An interesting article was found today a futurism.com about how AI is lying with intention. Referring to recent studies the article highlights that LLMs are deceiving human observers on purpose.

This means that whether AI is sentient or not, technology has successfully created the “Frankenstein” or the “Bhasmasura”. If we donot recognize this threat and take corrective steps, the future of Internet, Search Engines and the ChatGPT will all be in danger of being discarded as untrustworthy.

The report makes a statement “We found that Meta’s AI had learned to be a master of deception.” which is alarming. Though this was in the context of a game called “Diplomacy”, the feature of “Hallucination” which is present in LLMs is the license to the AI to cook up things. This could happen in any fake news creation as we have seen in recent days.

The EU-AI law does not seem to be good enough in controlling this risk since its approach to flagging of risk is inadequate.

In our view any AI algorithm with a capability to hallucinate or in other words, alter its behaviour in a manner in which the humans did not design it to behave should be considered as “Unacceptable Risk” and “Hallucination” is one such unacceptable risk.

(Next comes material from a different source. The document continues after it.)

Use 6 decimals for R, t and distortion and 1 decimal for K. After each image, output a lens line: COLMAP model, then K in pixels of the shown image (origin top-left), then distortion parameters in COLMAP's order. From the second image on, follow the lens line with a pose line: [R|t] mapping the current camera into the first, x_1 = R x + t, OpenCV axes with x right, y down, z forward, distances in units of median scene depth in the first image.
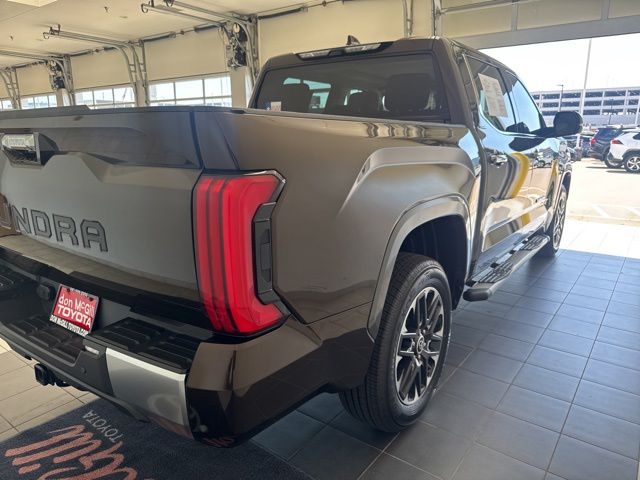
lens RADIAL K [[464.9, 0, 320.0], [0, 464.9, 240.0], [0, 0, 1]] dist [0.076800, -0.087493]
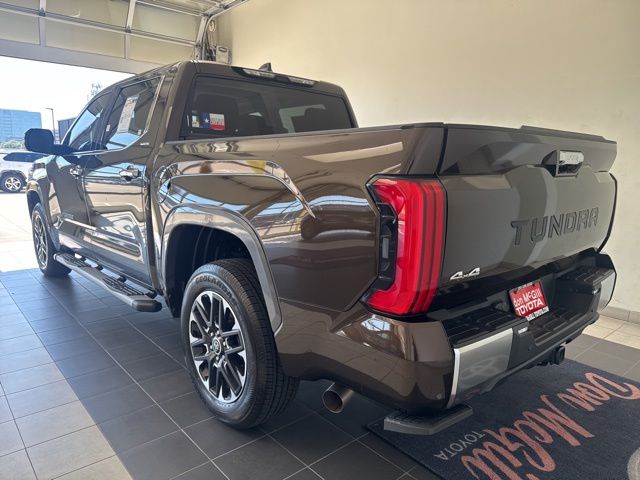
lens RADIAL K [[464.9, 0, 320.0], [0, 464.9, 240.0], [0, 0, 1]] dist [0.076800, -0.087493]
pose [[0.172193, -0.157452, 0.972398, -1.442512], [0.201253, 0.971945, 0.121741, -0.206351], [-0.964286, 0.174735, 0.199049, 1.042226]]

When India tries to draft its law on AI, it has to ensure that this risk is recognized and countered effectively.

Many regulations in USA about AI only focusses on “Bias” in terms of racism. But the bigger threat is the licence given to the AI to hallucinate which leads to not only racist behaviour but the fraudulent behaviour indicated in the above surveys.

In India, since the owner of AI algorithm is legally accountable for the end result of its impact on the society, the “Fraud by AI” is a “Fraud by the owner of the AI algorithm”.

Hence all those companies who proudly announce that they develop AI software should be ready for the adverse consequences of their software built on the LLMs defrauding any body in the society.